1840 Thomas Hardy, the chronicler of Wessex, was born on this day, the son of a stonemason, Thomas Hardy Sr., in a thatched artisan’s cottage (commemorated in Hardy’s teenage poem, ‘Domicilium’) some three miles from Dorchester (‘Casterbridge’ in the later novels). He was the first child, born five months after his parents’ wedding – ‘prematurely’, as the polite fiction was.
He may well have been legitimately premature. On its birth the puny infant was observed to be still-born. The body was put aside for Christian disposal. It was the quick-witted midwife, Lizzie Downton (clearly not a nurse of the Sairey Gamp school), who detected a noise from the child and rescued it from premature burial.
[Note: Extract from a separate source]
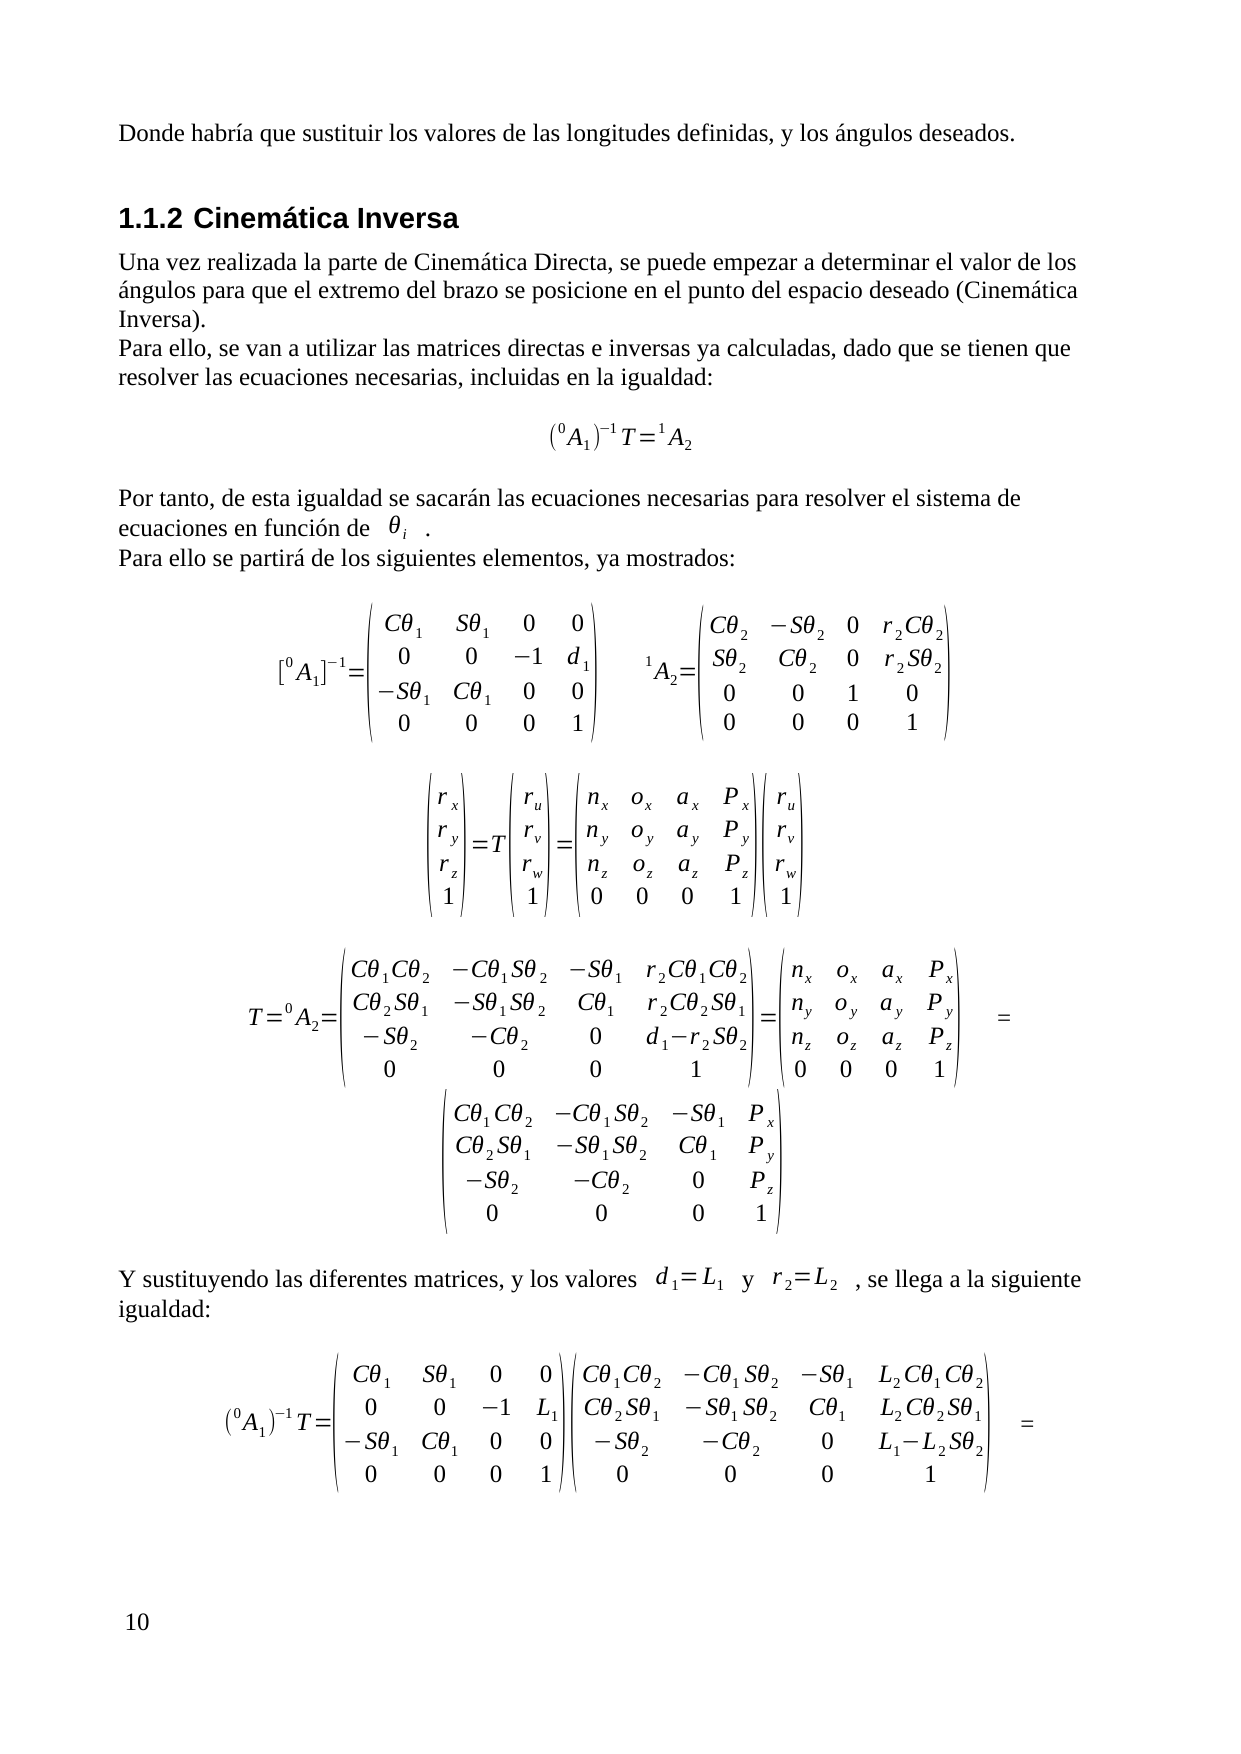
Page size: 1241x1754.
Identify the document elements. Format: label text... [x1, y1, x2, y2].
Hardy was struck by the ‘irony’ of his birth, death, rebirth. Premature, still-born babies feature in his fiction (notably Tess’s offspring ‘Sorrow’) and in one of the most bitter of his poems, ‘In the Cemetery’:
‘You see those mothers squabbling there?’
Remarks the man of the cemetery.
‘One says in tears, “’Tis mine lies here!”
Another, “Nay, mine, you Pharisee!”
Another, “How dare you move my flowers
And put your own on this grave of ours!”
But all their children were laid therein
At different times, like sprats in a tin.
‘And then the main drain had to cross,
And we moved the lot some nights ago,
And packed them away in the general foss
With hundreds more. But their folks don’t know,
And as well cry over a new-laid drain
As anything else, to ease your pain!’
Hardy is commemorated by a tablet in Westminster Abbey (where his bodily ashes were interred) and in his local churchyard at Stinsford (where his heart is interred).
There is, alas, no memorial to the midwife Lizzie Downton – one of the great forgotten donors to Victorian literature.